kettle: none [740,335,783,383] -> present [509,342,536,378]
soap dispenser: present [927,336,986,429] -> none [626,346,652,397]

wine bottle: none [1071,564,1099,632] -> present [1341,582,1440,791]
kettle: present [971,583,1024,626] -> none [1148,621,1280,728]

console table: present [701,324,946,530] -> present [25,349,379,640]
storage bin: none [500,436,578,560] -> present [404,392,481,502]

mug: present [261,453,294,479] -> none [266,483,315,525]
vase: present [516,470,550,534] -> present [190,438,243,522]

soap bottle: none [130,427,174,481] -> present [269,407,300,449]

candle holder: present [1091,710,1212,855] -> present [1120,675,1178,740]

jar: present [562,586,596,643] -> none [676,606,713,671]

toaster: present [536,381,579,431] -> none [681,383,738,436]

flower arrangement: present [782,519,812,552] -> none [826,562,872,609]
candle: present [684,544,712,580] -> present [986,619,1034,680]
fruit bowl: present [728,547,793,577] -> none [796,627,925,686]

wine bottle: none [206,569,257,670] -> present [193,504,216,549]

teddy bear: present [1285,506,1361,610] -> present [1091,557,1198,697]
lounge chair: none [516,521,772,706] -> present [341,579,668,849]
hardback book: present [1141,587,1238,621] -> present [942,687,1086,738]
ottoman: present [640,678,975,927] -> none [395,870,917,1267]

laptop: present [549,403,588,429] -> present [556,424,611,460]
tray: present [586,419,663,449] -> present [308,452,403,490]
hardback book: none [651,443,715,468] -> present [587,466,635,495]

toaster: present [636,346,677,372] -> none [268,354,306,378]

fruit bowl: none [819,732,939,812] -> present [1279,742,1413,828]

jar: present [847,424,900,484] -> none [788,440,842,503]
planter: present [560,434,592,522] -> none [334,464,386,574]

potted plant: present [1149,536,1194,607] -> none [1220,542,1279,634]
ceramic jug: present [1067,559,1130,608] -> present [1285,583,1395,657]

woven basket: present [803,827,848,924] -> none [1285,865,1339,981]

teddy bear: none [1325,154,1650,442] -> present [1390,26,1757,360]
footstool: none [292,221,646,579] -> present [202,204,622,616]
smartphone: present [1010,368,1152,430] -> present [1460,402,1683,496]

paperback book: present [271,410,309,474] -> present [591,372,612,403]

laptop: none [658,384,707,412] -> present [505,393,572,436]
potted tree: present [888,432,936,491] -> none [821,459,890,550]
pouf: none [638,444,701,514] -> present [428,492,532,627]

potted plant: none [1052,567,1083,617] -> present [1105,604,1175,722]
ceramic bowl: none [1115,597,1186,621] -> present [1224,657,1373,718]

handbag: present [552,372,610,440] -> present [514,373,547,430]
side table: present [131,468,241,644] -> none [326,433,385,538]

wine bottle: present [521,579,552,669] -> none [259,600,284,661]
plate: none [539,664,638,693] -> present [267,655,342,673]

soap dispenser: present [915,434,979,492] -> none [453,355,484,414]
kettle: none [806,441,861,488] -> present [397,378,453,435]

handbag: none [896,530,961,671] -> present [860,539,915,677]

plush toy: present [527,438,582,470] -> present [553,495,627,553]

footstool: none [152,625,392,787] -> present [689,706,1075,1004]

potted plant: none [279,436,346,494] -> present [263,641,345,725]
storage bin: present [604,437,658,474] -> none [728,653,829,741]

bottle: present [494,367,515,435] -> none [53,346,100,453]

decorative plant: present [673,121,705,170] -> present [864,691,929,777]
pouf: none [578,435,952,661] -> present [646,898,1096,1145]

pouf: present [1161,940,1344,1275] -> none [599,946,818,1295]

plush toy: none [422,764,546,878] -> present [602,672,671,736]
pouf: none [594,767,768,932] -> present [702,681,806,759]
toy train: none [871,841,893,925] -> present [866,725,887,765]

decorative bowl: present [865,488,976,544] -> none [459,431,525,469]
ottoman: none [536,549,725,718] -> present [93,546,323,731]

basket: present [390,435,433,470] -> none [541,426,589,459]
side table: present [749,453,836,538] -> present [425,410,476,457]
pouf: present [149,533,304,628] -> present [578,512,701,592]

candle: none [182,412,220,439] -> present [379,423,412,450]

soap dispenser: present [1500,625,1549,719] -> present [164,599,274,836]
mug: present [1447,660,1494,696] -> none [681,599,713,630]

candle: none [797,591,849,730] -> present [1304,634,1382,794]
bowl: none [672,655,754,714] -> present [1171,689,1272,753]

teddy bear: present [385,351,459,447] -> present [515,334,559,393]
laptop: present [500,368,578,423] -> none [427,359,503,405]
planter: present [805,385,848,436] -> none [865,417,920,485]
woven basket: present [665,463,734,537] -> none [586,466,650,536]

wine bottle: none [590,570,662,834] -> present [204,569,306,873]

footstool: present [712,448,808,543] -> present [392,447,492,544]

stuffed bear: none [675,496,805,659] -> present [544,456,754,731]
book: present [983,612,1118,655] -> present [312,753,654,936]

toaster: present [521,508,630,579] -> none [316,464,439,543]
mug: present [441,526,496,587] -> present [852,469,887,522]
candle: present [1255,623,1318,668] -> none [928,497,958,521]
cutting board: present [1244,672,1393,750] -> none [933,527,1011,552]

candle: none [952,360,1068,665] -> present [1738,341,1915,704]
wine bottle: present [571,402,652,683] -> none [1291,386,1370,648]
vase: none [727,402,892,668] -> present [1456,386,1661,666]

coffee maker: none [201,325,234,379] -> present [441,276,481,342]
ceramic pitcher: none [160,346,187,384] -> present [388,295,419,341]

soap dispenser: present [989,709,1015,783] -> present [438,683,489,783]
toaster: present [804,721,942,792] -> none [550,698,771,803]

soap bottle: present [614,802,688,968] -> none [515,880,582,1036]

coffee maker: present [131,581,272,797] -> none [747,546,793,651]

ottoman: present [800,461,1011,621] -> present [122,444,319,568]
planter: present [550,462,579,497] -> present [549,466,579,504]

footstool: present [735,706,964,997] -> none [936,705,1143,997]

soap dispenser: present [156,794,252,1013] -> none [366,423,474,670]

Job item: Scan the listing and report each line where the word "soap" shows up.

Expected answer:
soap dispenser: present [927,336,986,429] -> none [626,346,652,397]
soap bottle: none [130,427,174,481] -> present [269,407,300,449]
soap dispenser: present [915,434,979,492] -> none [453,355,484,414]
soap dispenser: present [1500,625,1549,719] -> present [164,599,274,836]
soap dispenser: present [989,709,1015,783] -> present [438,683,489,783]
soap bottle: present [614,802,688,968] -> none [515,880,582,1036]
soap dispenser: present [156,794,252,1013] -> none [366,423,474,670]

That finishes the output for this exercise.